Ce qui est en jeu aujourd’hui, c’est le détricotage de l’histoire partagée des Français. Aujourd’hui comme hier, Le Souvenir Français s’opposera de toute ses forces à cette vague de vandalisme mémoriel. Restons fier de notre histoire.

Le contrôleur général des armées (2s) Serge BARCELLINI

Réaction(s) :

Didier STAMPART – D.L. de Charleroi, le 10 juillet 2020 à 15:15

Ce message est un bonheur pour ceux qui comme moi craignent par-dessus tout la réécriture de l'histoire qui hélas évolue entre le mépris de la Nation et le mépris des hommes qui l'ont rendue possible et forte.

S'oublier en tant que nation et casser ou salir sa propre mémoire revient à se soumettre à des maîtres qui ne peuvent comprendre que notre passé a construit notre présent. Allons-nous rebrûler les châteaux pour venger les serfs et les vilains ? Allons-nous faire de Waterloo une victoire des Européens contre la « dictature guerrière et sanguinaire » de Napoléon ? Mépriserons-nous les Anciens de l'Indochine pour sanctifier la lutte des nationalistes ou souverainistes ? Insultés chez nous aujourd'hui et célébrés comme des héros quand ils ont « secoué le joug des horribles colonisateurs ». Je ne comprends pas que les fils de la nation morts en son nom et pour la défendre puissent être oubliés, arrachés de notre mémoire ?

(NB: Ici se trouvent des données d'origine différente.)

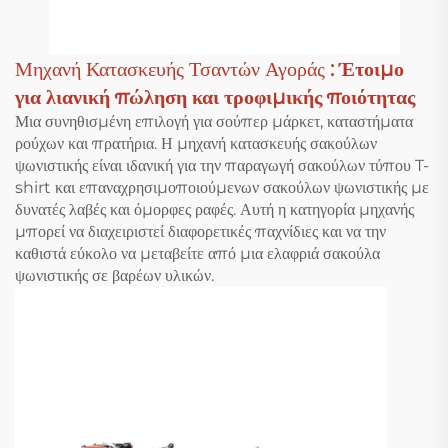
Μηχανή Κατασκευής Τσαντών Αγοράς
: Έτοιμο
για λιανική πώληση και τροφιμικής ποιότητας
Μια συνηθισμένη επιλογή για σούπερ μάρκετ, καταστήματα
ρούχων και πρατήρια. Η μηχανή κατασκευής σακούλων
ψωνιστικής είναι ιδανική για την παραγωγή σακούλων τύπου T-
shirt και επαναχρησιμοποιούμενων σακούλων ψωνιστικής με
δυνατές λαβές και όμορφες ραφές. Αυτή η κατηγορία μηχανής
μπορεί να διαχειριστεί διαφορετικές παχνίδιες και να την
καθιστά εύκολο να μεταβείτε από μια ελαφριά σακούλα
ψωνιστικής σε βαρέων υλικών.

Le 14 juillet je serai devant le monument aux Morts de Loiras, sur la place du « Souvenir français » pour me souvenir avec tous nos amis et rendre hommage à ceux que nous reconnaissons comme des frères disparus en oubliant leur vie et en l'offrant aux compagnons d'armes luttant à leurs côtés, sans idéologie ni langue de bois, juste pour aider le copain souffrant ou paniqué, près de lui.

Hommage à ceux qui ont fait notre histoire et merci à ceux qui se dévouent pour la protéger.